++++ RAW RECORDS ++++

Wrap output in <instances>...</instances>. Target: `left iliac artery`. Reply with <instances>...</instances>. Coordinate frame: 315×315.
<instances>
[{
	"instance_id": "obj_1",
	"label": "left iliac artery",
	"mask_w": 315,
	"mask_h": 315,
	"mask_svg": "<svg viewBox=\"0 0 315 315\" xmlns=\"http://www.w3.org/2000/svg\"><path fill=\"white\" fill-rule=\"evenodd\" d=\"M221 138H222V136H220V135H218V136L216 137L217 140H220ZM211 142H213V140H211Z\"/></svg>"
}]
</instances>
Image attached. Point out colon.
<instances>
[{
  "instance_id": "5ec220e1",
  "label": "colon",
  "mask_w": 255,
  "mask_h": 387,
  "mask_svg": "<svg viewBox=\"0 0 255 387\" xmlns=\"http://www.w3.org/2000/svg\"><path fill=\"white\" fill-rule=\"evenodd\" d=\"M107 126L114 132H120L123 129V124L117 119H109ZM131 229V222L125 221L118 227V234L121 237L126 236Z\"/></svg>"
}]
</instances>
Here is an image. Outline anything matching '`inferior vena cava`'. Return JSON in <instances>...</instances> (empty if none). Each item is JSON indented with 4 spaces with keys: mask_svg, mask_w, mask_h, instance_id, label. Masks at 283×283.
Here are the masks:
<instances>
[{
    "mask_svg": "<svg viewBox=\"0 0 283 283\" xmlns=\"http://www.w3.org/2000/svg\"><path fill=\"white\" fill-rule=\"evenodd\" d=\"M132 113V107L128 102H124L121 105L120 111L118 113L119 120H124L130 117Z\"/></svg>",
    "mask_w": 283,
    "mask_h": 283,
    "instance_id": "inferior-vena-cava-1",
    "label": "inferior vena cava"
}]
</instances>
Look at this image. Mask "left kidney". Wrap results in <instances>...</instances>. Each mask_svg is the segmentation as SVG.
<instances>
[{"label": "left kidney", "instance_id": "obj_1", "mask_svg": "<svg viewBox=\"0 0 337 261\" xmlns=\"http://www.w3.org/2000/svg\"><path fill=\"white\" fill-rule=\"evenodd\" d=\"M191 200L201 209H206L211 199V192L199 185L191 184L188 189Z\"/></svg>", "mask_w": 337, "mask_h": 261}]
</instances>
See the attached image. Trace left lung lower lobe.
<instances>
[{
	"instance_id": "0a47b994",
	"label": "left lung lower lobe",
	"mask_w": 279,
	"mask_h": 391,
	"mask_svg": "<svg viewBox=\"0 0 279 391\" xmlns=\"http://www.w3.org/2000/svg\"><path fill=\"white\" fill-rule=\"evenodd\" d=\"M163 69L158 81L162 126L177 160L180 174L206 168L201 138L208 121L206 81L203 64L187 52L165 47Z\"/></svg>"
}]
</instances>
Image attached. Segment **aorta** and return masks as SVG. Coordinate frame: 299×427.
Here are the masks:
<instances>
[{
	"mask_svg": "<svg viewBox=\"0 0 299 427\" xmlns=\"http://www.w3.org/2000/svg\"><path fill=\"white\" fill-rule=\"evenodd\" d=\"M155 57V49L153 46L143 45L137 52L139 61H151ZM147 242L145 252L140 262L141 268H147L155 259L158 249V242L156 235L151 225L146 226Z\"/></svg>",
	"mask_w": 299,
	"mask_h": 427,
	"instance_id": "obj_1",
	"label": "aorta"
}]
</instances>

++++

*WORK TO BE COMPLETED*: Please copy out all of the entries above word for word, from the first line through the last.

*OUTPUT FOR THIS TASK*:
Wrap output in <instances>...</instances>. Target: `left iliac artery`. Reply with <instances>...</instances>. Coordinate frame: 315×315.
<instances>
[{
	"instance_id": "obj_1",
	"label": "left iliac artery",
	"mask_w": 315,
	"mask_h": 315,
	"mask_svg": "<svg viewBox=\"0 0 315 315\" xmlns=\"http://www.w3.org/2000/svg\"><path fill=\"white\" fill-rule=\"evenodd\" d=\"M221 138H222V136H220V135H218V136L216 137L217 140H220ZM211 142H213V140H211Z\"/></svg>"
}]
</instances>
Image attached. Point out colon.
<instances>
[{
  "instance_id": "5ec220e1",
  "label": "colon",
  "mask_w": 255,
  "mask_h": 387,
  "mask_svg": "<svg viewBox=\"0 0 255 387\" xmlns=\"http://www.w3.org/2000/svg\"><path fill=\"white\" fill-rule=\"evenodd\" d=\"M107 126L114 132H120L123 129V124L117 119H109ZM131 229V222L125 221L118 227V234L121 237L126 236Z\"/></svg>"
}]
</instances>
Here is an image. Outline anything matching '`inferior vena cava`'. Return JSON in <instances>...</instances> (empty if none). Each item is JSON indented with 4 spaces with keys: mask_svg, mask_w, mask_h, instance_id, label. Masks at 283×283.
Here are the masks:
<instances>
[{
    "mask_svg": "<svg viewBox=\"0 0 283 283\" xmlns=\"http://www.w3.org/2000/svg\"><path fill=\"white\" fill-rule=\"evenodd\" d=\"M132 113V107L128 102H124L121 105L120 111L118 113L119 120H124L130 117Z\"/></svg>",
    "mask_w": 283,
    "mask_h": 283,
    "instance_id": "inferior-vena-cava-1",
    "label": "inferior vena cava"
}]
</instances>
Look at this image. Mask "left kidney". Wrap results in <instances>...</instances>. Each mask_svg is the segmentation as SVG.
<instances>
[{"label": "left kidney", "instance_id": "obj_1", "mask_svg": "<svg viewBox=\"0 0 337 261\" xmlns=\"http://www.w3.org/2000/svg\"><path fill=\"white\" fill-rule=\"evenodd\" d=\"M191 200L201 209H206L211 199V192L199 185L191 184L188 189Z\"/></svg>", "mask_w": 337, "mask_h": 261}]
</instances>
See the attached image. Trace left lung lower lobe.
<instances>
[{
	"instance_id": "0a47b994",
	"label": "left lung lower lobe",
	"mask_w": 279,
	"mask_h": 391,
	"mask_svg": "<svg viewBox=\"0 0 279 391\" xmlns=\"http://www.w3.org/2000/svg\"><path fill=\"white\" fill-rule=\"evenodd\" d=\"M163 69L158 81L162 126L177 160L180 174L206 168L201 138L208 121L206 81L203 64L187 52L165 47Z\"/></svg>"
}]
</instances>
Image attached. Segment **aorta** and return masks as SVG. Coordinate frame: 299×427.
Here are the masks:
<instances>
[{
	"mask_svg": "<svg viewBox=\"0 0 299 427\" xmlns=\"http://www.w3.org/2000/svg\"><path fill=\"white\" fill-rule=\"evenodd\" d=\"M155 57V49L153 46L143 45L137 52L139 61H151ZM147 242L145 252L140 262L141 268H147L155 259L158 249V242L156 235L151 225L146 226Z\"/></svg>",
	"mask_w": 299,
	"mask_h": 427,
	"instance_id": "obj_1",
	"label": "aorta"
}]
</instances>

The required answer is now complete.